Rao Zihe is mainly involved in research on the structure and function of important virus and tumor related proteins, as well as protein engineering and innovative drug discovery. A total of 159 papers have already been published in internationally renowned journals such as Cell，Nature，Nature Structural & Molecular Biology，PLoS Biology, PNAS，J Biol. Chem.，Structure，J. Mol. Biol.，J Am Chem. Soc., and Curr. Opin. Struct. Biol.
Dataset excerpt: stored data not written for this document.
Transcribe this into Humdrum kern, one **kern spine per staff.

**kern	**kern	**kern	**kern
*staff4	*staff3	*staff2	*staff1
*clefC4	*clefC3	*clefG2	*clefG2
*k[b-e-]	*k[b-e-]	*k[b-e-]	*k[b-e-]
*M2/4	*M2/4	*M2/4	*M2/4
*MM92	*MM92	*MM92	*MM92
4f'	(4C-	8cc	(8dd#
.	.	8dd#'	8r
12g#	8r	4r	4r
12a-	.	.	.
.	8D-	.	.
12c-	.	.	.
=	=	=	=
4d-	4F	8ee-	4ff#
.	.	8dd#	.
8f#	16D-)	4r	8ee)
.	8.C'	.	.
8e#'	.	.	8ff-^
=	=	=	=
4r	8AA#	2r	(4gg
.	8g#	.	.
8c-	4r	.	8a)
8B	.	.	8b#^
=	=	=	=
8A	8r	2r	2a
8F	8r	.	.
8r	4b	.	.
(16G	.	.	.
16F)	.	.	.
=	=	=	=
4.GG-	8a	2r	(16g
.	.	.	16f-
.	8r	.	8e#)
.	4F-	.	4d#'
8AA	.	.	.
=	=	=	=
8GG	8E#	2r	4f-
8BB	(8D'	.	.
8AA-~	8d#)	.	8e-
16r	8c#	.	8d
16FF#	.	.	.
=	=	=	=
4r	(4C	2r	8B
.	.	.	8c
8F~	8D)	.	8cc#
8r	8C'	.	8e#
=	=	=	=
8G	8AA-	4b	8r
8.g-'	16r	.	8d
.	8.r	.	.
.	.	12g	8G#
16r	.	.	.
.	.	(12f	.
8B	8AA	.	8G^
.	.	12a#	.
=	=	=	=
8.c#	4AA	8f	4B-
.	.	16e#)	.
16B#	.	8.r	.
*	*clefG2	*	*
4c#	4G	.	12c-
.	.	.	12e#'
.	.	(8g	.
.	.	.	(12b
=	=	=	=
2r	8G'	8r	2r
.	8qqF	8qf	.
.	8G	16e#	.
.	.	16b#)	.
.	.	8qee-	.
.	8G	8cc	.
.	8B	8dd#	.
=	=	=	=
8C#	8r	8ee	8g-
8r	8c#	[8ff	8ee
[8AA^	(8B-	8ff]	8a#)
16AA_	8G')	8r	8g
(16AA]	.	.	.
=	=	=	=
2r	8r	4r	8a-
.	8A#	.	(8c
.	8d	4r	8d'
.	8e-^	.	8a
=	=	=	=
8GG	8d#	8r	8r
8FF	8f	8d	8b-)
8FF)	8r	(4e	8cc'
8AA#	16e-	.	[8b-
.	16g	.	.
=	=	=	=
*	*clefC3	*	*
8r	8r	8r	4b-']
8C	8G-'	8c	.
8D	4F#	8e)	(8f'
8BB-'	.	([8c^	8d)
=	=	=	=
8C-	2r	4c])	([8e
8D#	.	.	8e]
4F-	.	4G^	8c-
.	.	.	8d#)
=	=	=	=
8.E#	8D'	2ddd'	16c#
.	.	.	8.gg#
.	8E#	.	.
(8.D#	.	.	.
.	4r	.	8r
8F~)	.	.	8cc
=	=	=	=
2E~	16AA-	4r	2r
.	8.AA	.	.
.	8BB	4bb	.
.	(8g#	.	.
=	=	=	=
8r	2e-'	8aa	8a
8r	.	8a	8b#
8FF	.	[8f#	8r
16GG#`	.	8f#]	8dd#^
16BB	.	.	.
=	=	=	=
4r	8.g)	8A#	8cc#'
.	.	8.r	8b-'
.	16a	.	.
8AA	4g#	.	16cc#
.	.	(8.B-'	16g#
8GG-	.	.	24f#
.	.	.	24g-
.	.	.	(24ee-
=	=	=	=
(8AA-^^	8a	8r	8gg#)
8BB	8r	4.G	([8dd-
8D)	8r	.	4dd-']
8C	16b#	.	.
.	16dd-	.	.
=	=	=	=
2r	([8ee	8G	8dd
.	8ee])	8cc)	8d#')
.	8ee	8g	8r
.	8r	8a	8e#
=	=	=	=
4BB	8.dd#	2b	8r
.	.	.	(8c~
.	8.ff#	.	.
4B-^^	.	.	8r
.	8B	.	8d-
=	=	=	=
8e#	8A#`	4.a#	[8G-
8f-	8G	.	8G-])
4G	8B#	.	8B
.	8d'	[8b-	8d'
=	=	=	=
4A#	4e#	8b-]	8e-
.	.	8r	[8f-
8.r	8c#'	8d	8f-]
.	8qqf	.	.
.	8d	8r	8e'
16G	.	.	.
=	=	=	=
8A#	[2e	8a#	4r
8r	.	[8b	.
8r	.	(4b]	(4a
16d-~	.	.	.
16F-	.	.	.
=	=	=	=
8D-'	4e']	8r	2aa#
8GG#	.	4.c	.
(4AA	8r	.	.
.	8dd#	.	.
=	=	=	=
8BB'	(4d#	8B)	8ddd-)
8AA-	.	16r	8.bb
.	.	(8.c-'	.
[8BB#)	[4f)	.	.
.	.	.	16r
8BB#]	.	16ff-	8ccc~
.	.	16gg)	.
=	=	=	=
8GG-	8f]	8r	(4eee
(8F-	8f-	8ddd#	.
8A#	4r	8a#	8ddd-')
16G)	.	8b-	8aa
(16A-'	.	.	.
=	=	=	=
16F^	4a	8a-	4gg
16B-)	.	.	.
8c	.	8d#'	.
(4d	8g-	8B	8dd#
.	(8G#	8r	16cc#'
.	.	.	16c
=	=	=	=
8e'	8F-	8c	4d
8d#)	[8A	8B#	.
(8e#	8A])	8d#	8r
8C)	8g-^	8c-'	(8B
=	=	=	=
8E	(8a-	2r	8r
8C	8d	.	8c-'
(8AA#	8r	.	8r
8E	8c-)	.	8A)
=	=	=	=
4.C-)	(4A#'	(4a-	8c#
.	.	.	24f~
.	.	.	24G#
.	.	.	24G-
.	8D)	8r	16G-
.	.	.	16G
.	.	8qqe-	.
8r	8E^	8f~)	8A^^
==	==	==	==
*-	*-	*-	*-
Crystal Structure of Mitochondrial Respiratory Membrane Protein Complex II

Abstract

The mitochondrial respiratory Complex II or succinate:ubiquinone oxidoreductase (SQR) is an integral membrane protein complex in both the tricarboxylic acid cycle and aerobic respiration. Here it reports the first crystal structure of Complex II from porcine heart at 2.4 ?resolution and its complex structure with inhibitors 3-nitropropionate and 2-thenoyltrifluoroacetone (TTFA) at 3.5 ?resolution. Complex II comprises of two hydrophilic proteins, flavoprotein (Fp) and iron-sulfur protein (Ip), and two trans-membrane proteins (CybL and CybS), as well as prosthetic groups required for electron transfer from succinate to ubiquinone. The structure correlates the protein environments around prosthetic groups with their unique midpoint redox potentials. Two ubiquinone binding sites are discussed and elucidated by TTFA binding. The Complex II structure provides a bona fide model for study of the mitochondrial respiratory system and human mitochondrial diseases related to mutations in this complex.